On Thu, Oct 25, 2012 at 01:04:25PM -0400, Chris Cunnington wrote:
On 2012-10-25 12:50 PM, Levente Uzonyi wrote:
I doubt logging is a bottleneck, but using a separate log file is useful. It would be good to check the error.log to see if apache is low on resources (or not). Also "top -d 1" can give you hints about what's eating up CPU/memory, or what's waiting for the disk for too long.
PID USER PR NI VIRT RES SHR S %CPU %MEM TIME+ COMMAND 15277 lewis 20 0 1028m 89m 1300 R 2.0 8.9 18:15.60 squeakvm 1 root 20 0 2032 652 556 S 0.0 0.1 0:15.83 init
lewis 15277 2.1 8.8 1053112 91572 pts/0 S 04:40 18:15 /usr/local/lib/squeak/4.10.5-2619/squeakvm -nodisplay /home/lewis/VMUnixBuild/Squeak4.3.image /home/lewis/VMUnixBuild/VMUnixBuild.st
That is consistently at the top of top -d 1. This VPS has 1G of RAM.
Oops, sorry about that. If it happens again feel free to "sudo killall squeakvm" for me.
FYI, I do now have a reasonably safe build script in place, despite the above glitch. There is a shell script ~lewis/VMUnixBuild/makevm that runs a Squeak script ~lewis/VMUnixBuild/VMUnixBuild.st. The shell script has a watchdog loop that is supposed to kill the Squeak process if it runs longer than 30 minutes (which does in fact happen sometimes).

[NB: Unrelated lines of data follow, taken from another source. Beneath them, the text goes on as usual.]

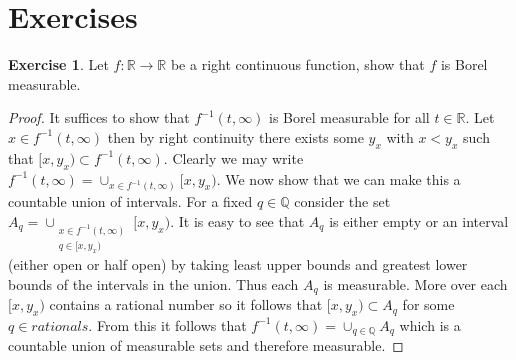 \documentclass{amsbook}
\theoremstyle{definition}
\newtheorem{xca}{Exercise}
\theoremstyle{remark}
\newcommand{\reals}{\mathbb{R}}
\newcommand{\rationals}{\mathbb{Q}}
\begin{document}
\section{Exercises}
\begin{xca}Let $f : \reals \to \reals$ be a right continuous function,
  show that $f$ is Borel measurable.
\end{xca}
\begin{proof}
It suffices to show that $f^{-1}(t, \infty)$ is Borel measurable for
all $t \in \reals$.  Let $x \in f^{-1}(t, \infty)$ then by right
continuity there exists some $y_x$ with $x < y_x$ such that $[x,y_x) \subset
f^{-1}(t, \infty)$.  Clearly we may write $f^{-1}(t, \infty) = \cup_{x
  \in f^{-1}(t, \infty)} [x, y_x)$.  We now show that we can make this
a countable union of intervals.  For a fixed $q \in \rationals$
consider the set $A_q = \cup_{\substack{x \in f^{-1}(t, \infty) \\ q
    \in [x, y_x)}} [x, y_x)$.  It is easy to see that $A_q$ is either
empty or an
interval (either open or half open) by taking least upper bounds and
greatest lower bounds of the intervals in the union.  Thus each $A_q$
is measurable.  More over each $[x,y_x)$ contains a rational number so
it follows that $[x,y_x) \subset A_q$ for some $q \in rationals$.
From this it follows that $f^{-1}(t, \infty) = \cup_{q \in
  \rationals}A_q$ which is a countable union of measurable sets and
therefore measurable.
\end{proof}
\end{document}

If everything works properly, the full script runs for about 8 minutes. The end result is a tarball containing bleeding edge Unix and VMM-generated sources. These are currently located in ~lewis/VMUnixBuild/TARBALL, and logging output from the script is in ~lewis/VMUnixBuild/LOGS.
The script does a complete VM compile before making the tarball, which ensures that each tarball contains a set of sources that is consistent enough to build a VM if you were to download it to your own Linux box and do the configure/make for yourself.
I don't have a clue how Jenkins works yet, but presumably the next step would be to wire this into the Jenkins environment so the script could run daily, and provide the latest tarball as the build artifact.